Watch the DXY Dollar Index. A sustained move below 100 would likely support continued emerging market strength, while a push above 108 could create headwinds. The Federal Reserve’s policy stance matters because interest rate differentials between the U.S. and emerging markets influence capital flows. If the Fed signals rate cuts while emerging market central banks hold steady or tighten, that narrows the rate gap and makes EM assets more attractive. Monthly Fed statements and the quarterly Summary of Economic Projections provide the clearest signals.
Concentration Creates Volatility
Individual holdings within SPEM show how emerging market stocks can move independently of the fund’s overall trend. PDD Holdings (NASDAQ:PDD) represents 0.72% of the fund but has declined 8% over the past year as the Chinese e-commerce company prioritizes long-term market share over near-term profitability. This investment-heavy approach compressed margins and led to disappointing quarterly results, illustrating the growth-versus-profit tradeoffs that define many emerging market companies.
Latin American fintech presents a contrasting growth story. Nu Holdings (NYSE:NU) has surged 28% over the past year as the digital bank scales profitably across Brazil and Mexico, delivering 41% earnings growth while expanding its customer base. Where PDD sacrifices profits for growth, Nu demonstrates that emerging market companies can achieve both simultaneously when operating in underpenetrated markets with strong unit economics.
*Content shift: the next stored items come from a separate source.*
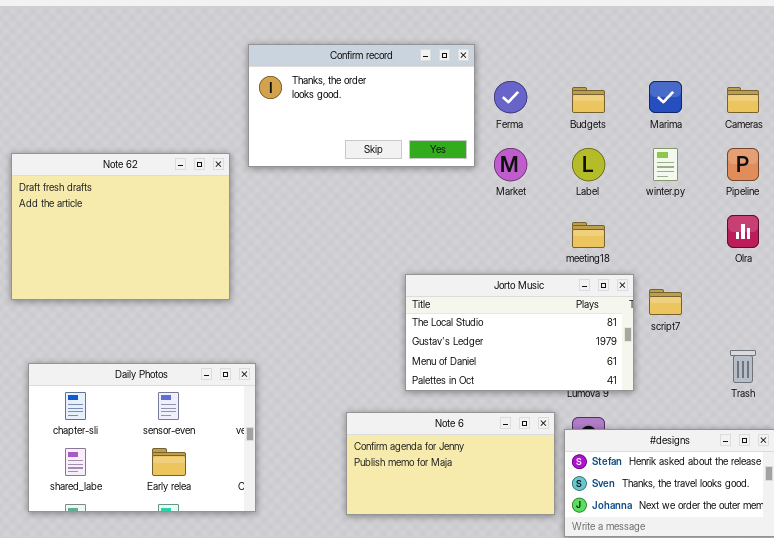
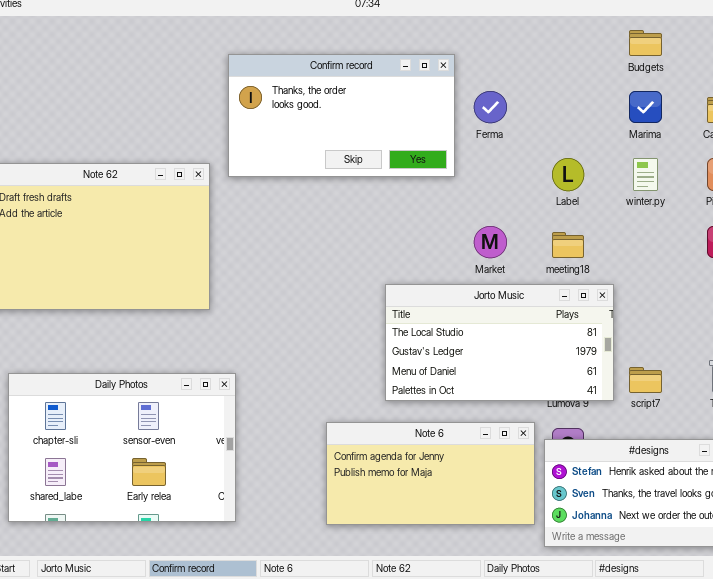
Budgets: [572,87,605,113] -> [629,30,662,56], moved
Market: [494,148,527,181] -> [474,226,507,258], moved
script7: [649,289,682,315] -> [629,367,662,393], moved

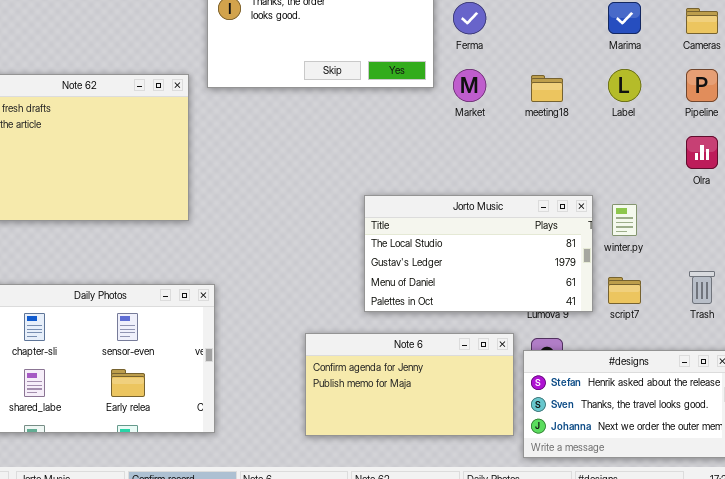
Label: [552,158,584,191] -> [608,69,641,102], moved
winter.py: [633,158,658,191] -> [612,204,637,236], moved
Market: [474,226,507,258] -> [453,69,486,102], moved
meeting18: [552,232,584,258] -> [531,75,563,102], moved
India’s dual economy creates divergent performance within SPEM’s holdings. While ICICI Bank (NYSE:IBN) trades flat as domestic banking remains stable, Infosys (NYSE:INFY) has dropped 23% over the past year as global IT services demand weakens. This split reflects how India’s export-oriented tech sector faces different pressures than its domestic-focused financial services, making the fund’s performance dependent on which economic drivers dominate at any given time.
Track these individual holdings through quarterly earnings and the fund’s monthly fact sheet updates available on the SPDR website. When top holdings diverge this sharply, the fund’s returns become less predictable and more dependent on which sectors or countries are leading at any given moment.